§ Explore the material:
(A) In the retirement fund excerpt, which members are automatically excluded from the new system?
(B) Carry on the retirement savings text from its last sentence, which ends "the chance to do its job."
===== Page excerpt =====
It’s worth noting that if you have been a member of a retirement fund since before 1 March 2021, and you were 55 or older on that date, you will automatically be excluded from the new system and your investment will remain unchanged unless you decide to opt in to the new rules.

So are you saying now I don't need an emergency fund?

NO! The savings component of your retirement fund should only be touched if there are no other alternatives. This new legislation should not impact your current investment strategy – assuming it was good to start off with.

You should still build an emergency fund for unforeseen situations, as well as be putting money away to further build your wealth.

Let compounding work its magic

Every amount taken from your retirement investment now means that the total you have in retirement will be much less. That’s because you aren't giving the magic of compounding the chance to do its job.
===== Information provided =====
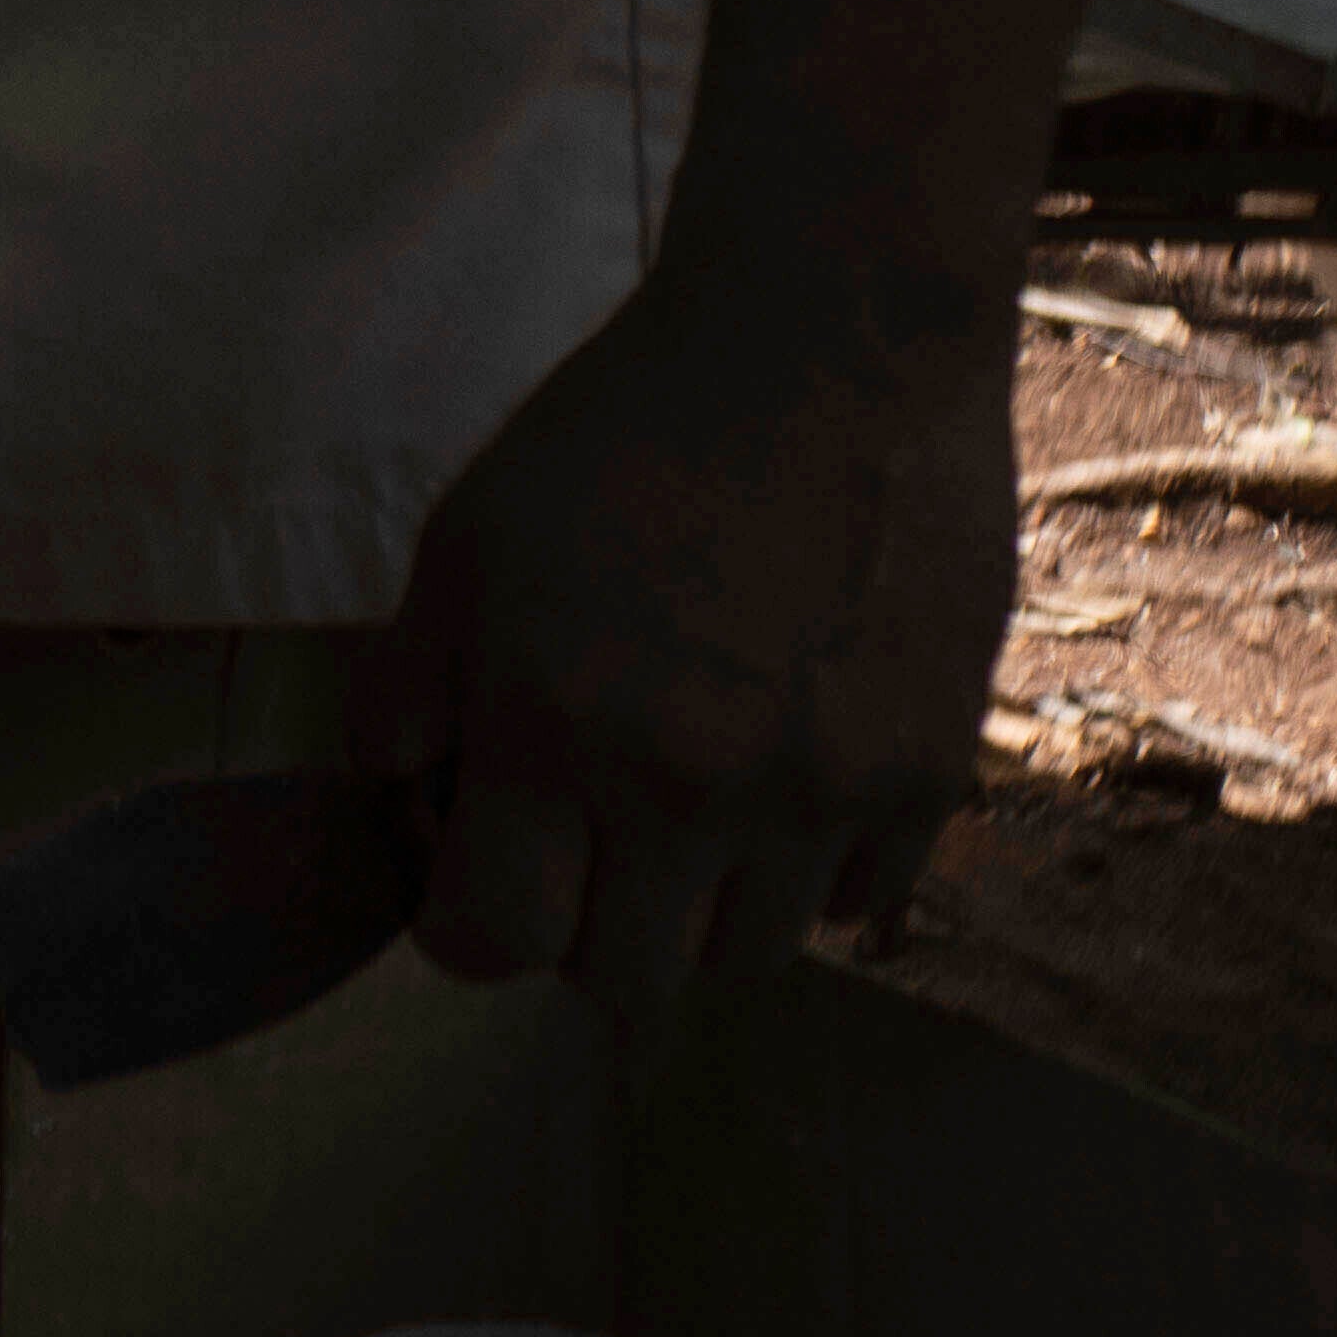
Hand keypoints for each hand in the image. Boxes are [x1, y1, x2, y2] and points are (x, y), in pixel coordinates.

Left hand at [375, 265, 1013, 1033]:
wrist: (829, 350)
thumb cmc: (622, 438)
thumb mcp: (463, 546)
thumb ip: (409, 698)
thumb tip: (406, 816)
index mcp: (556, 728)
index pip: (490, 944)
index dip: (467, 926)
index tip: (480, 872)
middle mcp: (691, 783)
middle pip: (626, 986)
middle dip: (584, 936)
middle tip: (584, 851)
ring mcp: (822, 789)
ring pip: (747, 960)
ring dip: (700, 913)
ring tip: (686, 810)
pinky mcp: (931, 774)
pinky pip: (856, 905)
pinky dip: (809, 873)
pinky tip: (781, 777)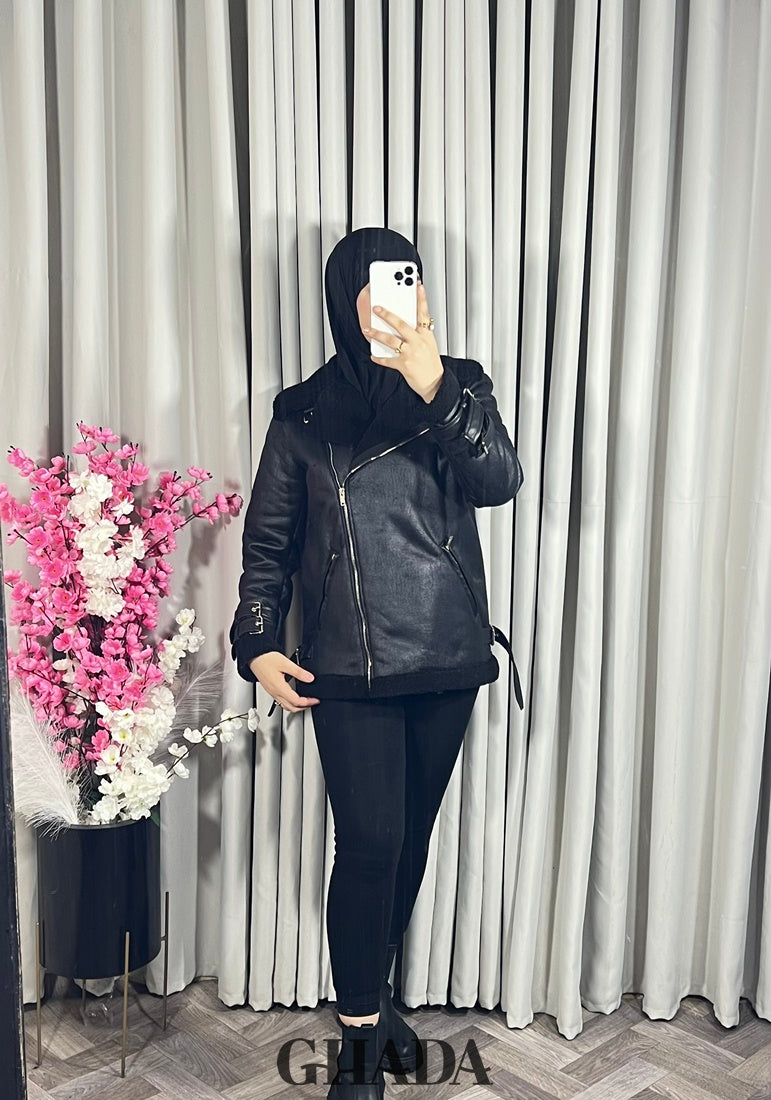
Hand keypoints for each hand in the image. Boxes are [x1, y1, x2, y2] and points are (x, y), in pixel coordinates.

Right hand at [249, 651, 319, 712]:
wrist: (254, 658)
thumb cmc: (266, 659)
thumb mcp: (285, 663)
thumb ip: (299, 672)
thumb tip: (310, 678)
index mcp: (279, 688)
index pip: (296, 701)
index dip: (308, 702)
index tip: (315, 700)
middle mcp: (275, 692)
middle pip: (291, 708)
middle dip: (303, 707)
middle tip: (312, 703)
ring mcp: (272, 692)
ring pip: (285, 706)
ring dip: (296, 707)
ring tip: (305, 702)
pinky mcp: (270, 690)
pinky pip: (281, 702)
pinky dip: (290, 703)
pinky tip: (294, 697)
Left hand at [363, 281, 443, 402]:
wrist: (435, 383)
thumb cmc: (431, 363)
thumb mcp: (430, 343)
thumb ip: (420, 332)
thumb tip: (406, 322)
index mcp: (426, 335)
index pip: (424, 313)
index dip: (421, 298)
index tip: (417, 285)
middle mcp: (418, 342)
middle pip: (401, 324)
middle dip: (387, 315)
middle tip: (376, 307)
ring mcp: (411, 354)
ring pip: (391, 341)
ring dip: (377, 334)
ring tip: (367, 329)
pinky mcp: (404, 366)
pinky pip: (388, 360)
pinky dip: (379, 358)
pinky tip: (373, 355)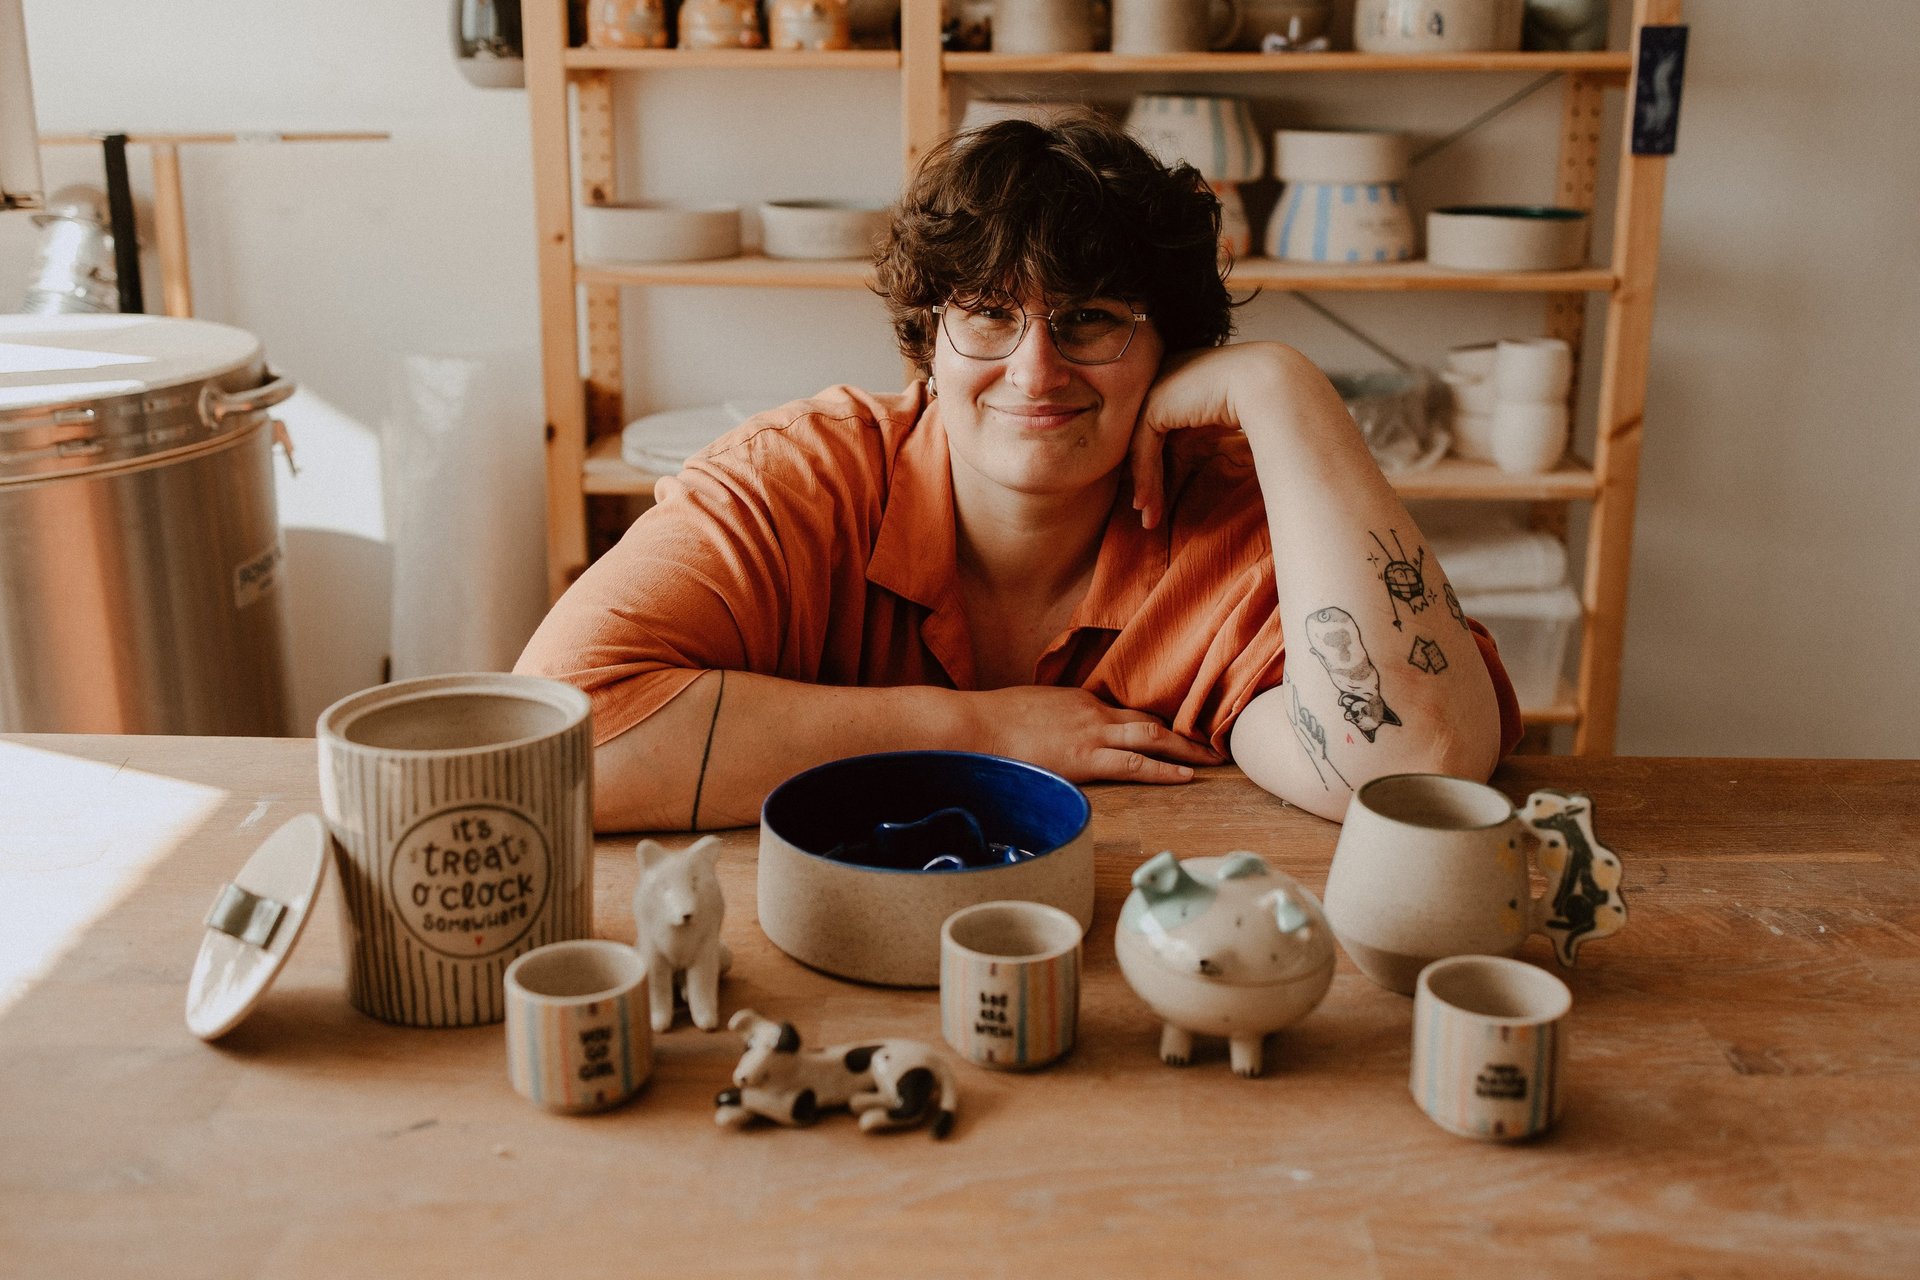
=====
§ Outputs in order:
(A) Members who joined a retirement fund before 1 March 2021 and were 55 or older on that date are automatically excluded.

(B)
To show this in an example: let’s say Lethabo is 35 and has R250,000 invested in a retirement fund.

She chooses to withdraw R5,000 every year from her savings component.

When she is 65 years (assuming no further contributions and a 10% annual growth), her investment is worth R3.45m.

Not bad, you may say.

Sure, but if she left her retirement fund untouched over the full period of investing, the amount would be R4.36m.

That’s R900,000 she missed out on when she eventually retires, even though she only withdrew about R150,000 over her saving period.

The bottom line: save a separate emergency fund and leave your retirement fund for when you actually retire.